There’s such nostalgia for the Kennedys, for that era. I have a velvet picture of JFK in my basement, in honor of my great grandmother who had it in her kitchen for forty years. But it was an era when patriots were patriots, when men were men, when presidents were hot brilliant war hero ladykillers. And somehow, I don’t know how to square that circle. Was the adultery somehow necessary? Or an inevitable side effect. I’d take JFK over Biden any day. As a president, or a golf partner, or a drinking buddy out on the bay with the sails full and the glasses half empty. But maybe never leave him alone with my wife.

As is become habitual for you, excellent writeup.

The problems for the "hot brilliant war hero ladykillers" archetype gets complicated with details, scale, and scale's inverted cousin, depth. Let's approach this from a few angles.

"1. We want strong men. Warriors!"

I do bemoan the fact that Congress is now only 5% or so military veterans. And, of that, an elevated amount are non-combat veterans (this in a nation coming off of 20 straight years of deployed warfare). And isn't masculinity in crisis? Shouldn't we have more ass-kicking real life G.I. Joe's on Capitol Hill?!

Well thank god for the likes of Eli Crane, Dan Crenshaw, and Marcus Luttrell! Not exactly. These guys are all former SEALs. They're badass credentials are unimpeachable. And they're wildly ineffective in congress. This is not only objective but obvious. One of my favorite examples is Eli Crane who for some reason decided to go on record with a gossip columnist for politico. This is bizarre. Politico is a DC specific news outlet that covers the "deep inside baseball" of Congress and The White House. Their reports are often ex-communications junior staffers and they live and die by their connections to politicians and their offices. There's a lot of quid pro quo and handshake deals. To be en effective politician, you have to know how to handle the press. You can't be too coy, you can't be an open book.

Brief A:
Please list every person the piece on Kennedy nostalgia and veterans in Congress names as a former SEAL.
Brief B:
Carry the piece on Kennedy nostalgia and veterans in Congress forward from its last sentence, keeping its voice and its argument about handling the press.

Data shown:

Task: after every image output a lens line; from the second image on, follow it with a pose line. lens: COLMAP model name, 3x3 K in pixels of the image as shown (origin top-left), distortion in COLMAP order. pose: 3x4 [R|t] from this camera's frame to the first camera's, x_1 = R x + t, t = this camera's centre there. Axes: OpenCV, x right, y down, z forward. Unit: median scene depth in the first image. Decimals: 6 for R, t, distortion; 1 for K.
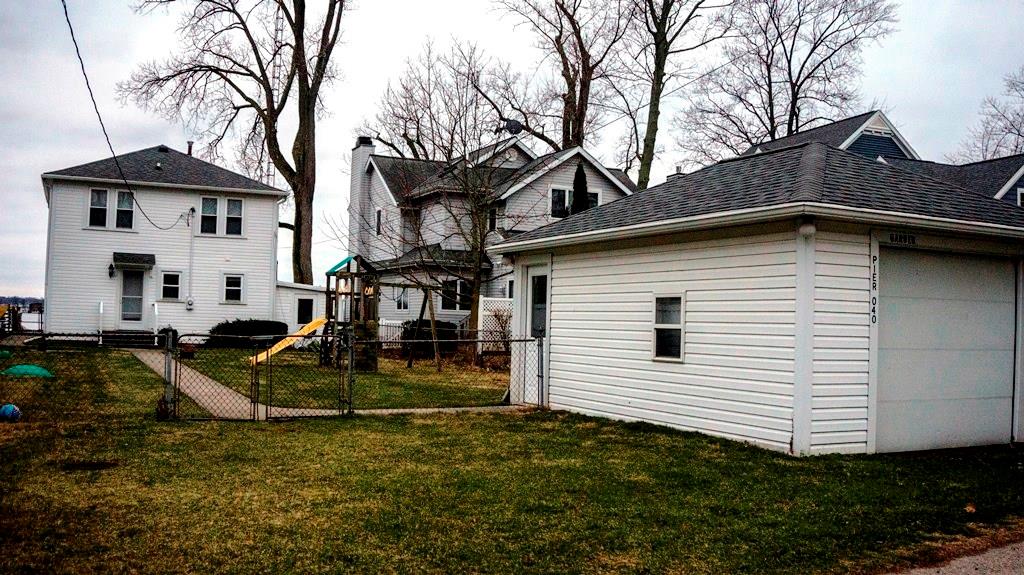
lens RADIAL K [[992.0, 0, 512.0], [0, 992.0, 287.5], [0, 0, 1]] dist [-0.154124, 0.003300]
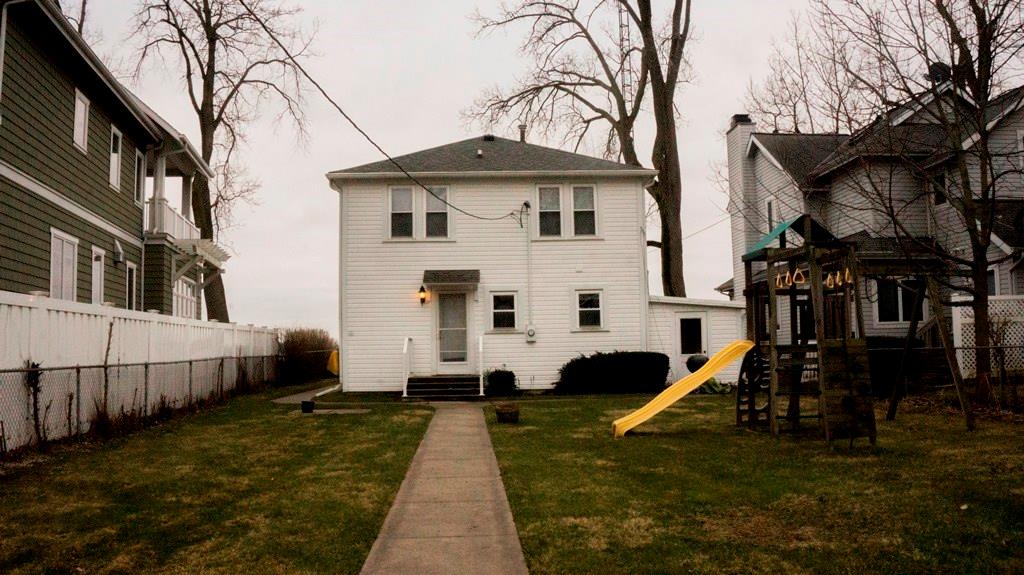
lens RADIAL K [[842.4, 0, 512.0], [0, 842.4, 287.5], [0, 0, 1]] dist [-0.220010, 0.003932]
pose [[0.923278, -0.075211, -0.376698, -0.101066], [0.059140, 0.996784, -0.054066, 0.014201], [0.379553, 0.027640, 0.924757, 0.397496]]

Output A:
Eli Crane, Dan Crenshaw, Marcus Luttrell

Output B:
The one thing you don't do is go on record, multiple times, talking shit about your colleagues personal lives. It doesn't matter the party affiliation. There are 530+ members of Congress with complex networks of personal friendships, loyalties, and favors. Saying crazy shit about each other's policy positions is totally fair game, but you don't tell a reporter - on record, cited by name - "yeah, actually, that person drinks too much." This is because it will then be impossible to get anything done because no one wants to spend time with or trust you - you might dime them randomly in a gossip column.

But Eli Crane isn't thinking this way because Eli Crane is a SEAL. That's a hypermasculine world where everyone talks shit about everyone all the time. If there's a real problem it is handled directly and head on - "hey, bro, you and me slug it out in the parking lot." That was his professional calibration for years. And I am very happy we have thousands of other men like him on our side with their guns pointed in the other direction. But the job of "warrior" today (in the most traditional sense -- being an Air Force cyber general doesn't quite relate) is a hyper-specialized role because today's true warriors are the best in history; they are in the best physical shape, with the longest and most rigorous training, with an insane level of technological proficiency, and a support structure that costs billions of dollars.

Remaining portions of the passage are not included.